## What the exercise asks
Extend the passage below about talking with a teenage daughter about sex and safety, picking up right after its final sentence.

## Document text
********************

To do this, though, a conversation needs to be had. One in which the goal is open communication, not laying down the law. If you’re the easily embarrassed type, grease your wheels with a glass of wine first. Then sit down with her, just you and her, and open with a question about the boy.

“So… Frank, huh? What’s he like? Do you love him?”

Something along those lines. The hope is that your daughter is pretty happy about “Frank” and in true teenaged girl fashion, jumps at the opportunity to gush about him.

It’s important to avoid coming off as judgmental or angry as she opens up to you. You have to keep reminding yourself that she’s done nothing wrong. Even if she tells you that they have not been safe up until this point, do not get angry. Getting mad or impatient will shut the door to communication between the two of you; communication which you will need to ensure she remains safe going forward.

I would add, though, that if she does admit to not having taken safety precautions, that you should get her checked out for STDs when you take her to get birth control. Sometimes, just the process of being checked for these nasty diseases is enough to scare some sense into someone. Of course, we mustn’t underestimate the stubbornness of the teenaged spirit. This doesn’t mean you’re off the hook when it comes to talking to her about STDs. You’re still lodged on that hook until her hormonal fire stops raging.

********************

Stored data entries:
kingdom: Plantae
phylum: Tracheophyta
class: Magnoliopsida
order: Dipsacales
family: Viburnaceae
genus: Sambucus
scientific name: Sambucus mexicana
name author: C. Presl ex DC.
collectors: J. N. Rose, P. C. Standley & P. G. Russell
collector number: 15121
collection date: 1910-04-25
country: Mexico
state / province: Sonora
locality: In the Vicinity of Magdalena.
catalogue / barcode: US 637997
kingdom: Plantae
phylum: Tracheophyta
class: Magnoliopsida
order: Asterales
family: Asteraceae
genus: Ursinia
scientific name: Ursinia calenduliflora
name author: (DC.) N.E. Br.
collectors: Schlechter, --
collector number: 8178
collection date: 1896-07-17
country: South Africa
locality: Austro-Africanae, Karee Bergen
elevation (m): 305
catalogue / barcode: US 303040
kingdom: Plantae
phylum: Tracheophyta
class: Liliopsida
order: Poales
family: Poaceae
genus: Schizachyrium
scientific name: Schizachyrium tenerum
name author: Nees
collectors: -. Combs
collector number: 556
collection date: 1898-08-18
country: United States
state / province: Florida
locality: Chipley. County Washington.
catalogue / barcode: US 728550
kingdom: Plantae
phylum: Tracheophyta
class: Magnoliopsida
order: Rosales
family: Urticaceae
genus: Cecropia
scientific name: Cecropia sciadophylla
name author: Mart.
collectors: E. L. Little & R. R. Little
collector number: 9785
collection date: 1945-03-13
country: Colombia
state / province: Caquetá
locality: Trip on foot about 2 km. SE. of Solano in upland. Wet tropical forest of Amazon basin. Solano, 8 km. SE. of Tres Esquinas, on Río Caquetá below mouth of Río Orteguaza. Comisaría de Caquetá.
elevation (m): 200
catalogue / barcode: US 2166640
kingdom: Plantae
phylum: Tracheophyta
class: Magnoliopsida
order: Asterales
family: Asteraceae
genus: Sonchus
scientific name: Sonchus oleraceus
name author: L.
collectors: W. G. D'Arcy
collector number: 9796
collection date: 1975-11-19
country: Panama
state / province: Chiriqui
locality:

********************

## Response
You might also tell your daughter about some of your own experiences. You don’t have to go into every sloppy detail, but confiding in her about mistakes you may have made or exes who have come and gone is a good way to get her to open up about her own experiences. This can build an immense amount of trust around this topic and help your daughter to feel more comfortable being honest with you about it.

While you’re talking to her, you need to hit on a few points:

  1. If she doesn’t want to do something, it’s her right to say no and not to be pressured into it.
  2. If “Frank” pressures her into doing things she doesn’t want to do, he’s not worth her time.
  3. That you trust her to make good choices – giving her your trust is a powerful tool in keeping the lines of communication open.
  4. Make sure she understands that birth control does not prevent STDs and to do that, she would need to use protection.

 

Beyond that, I’d just suggest making sure she knows she’s loved and always has a safe space to talk about anything with you.

Of course, all of this advice is to be taken with a grain of salt, as I am no parenting expert and am figuring it all out as I go along, just like you are. This advice is simply how I would deal with the issue.

I want to know how you might deal with this situation. Let me know in the comments!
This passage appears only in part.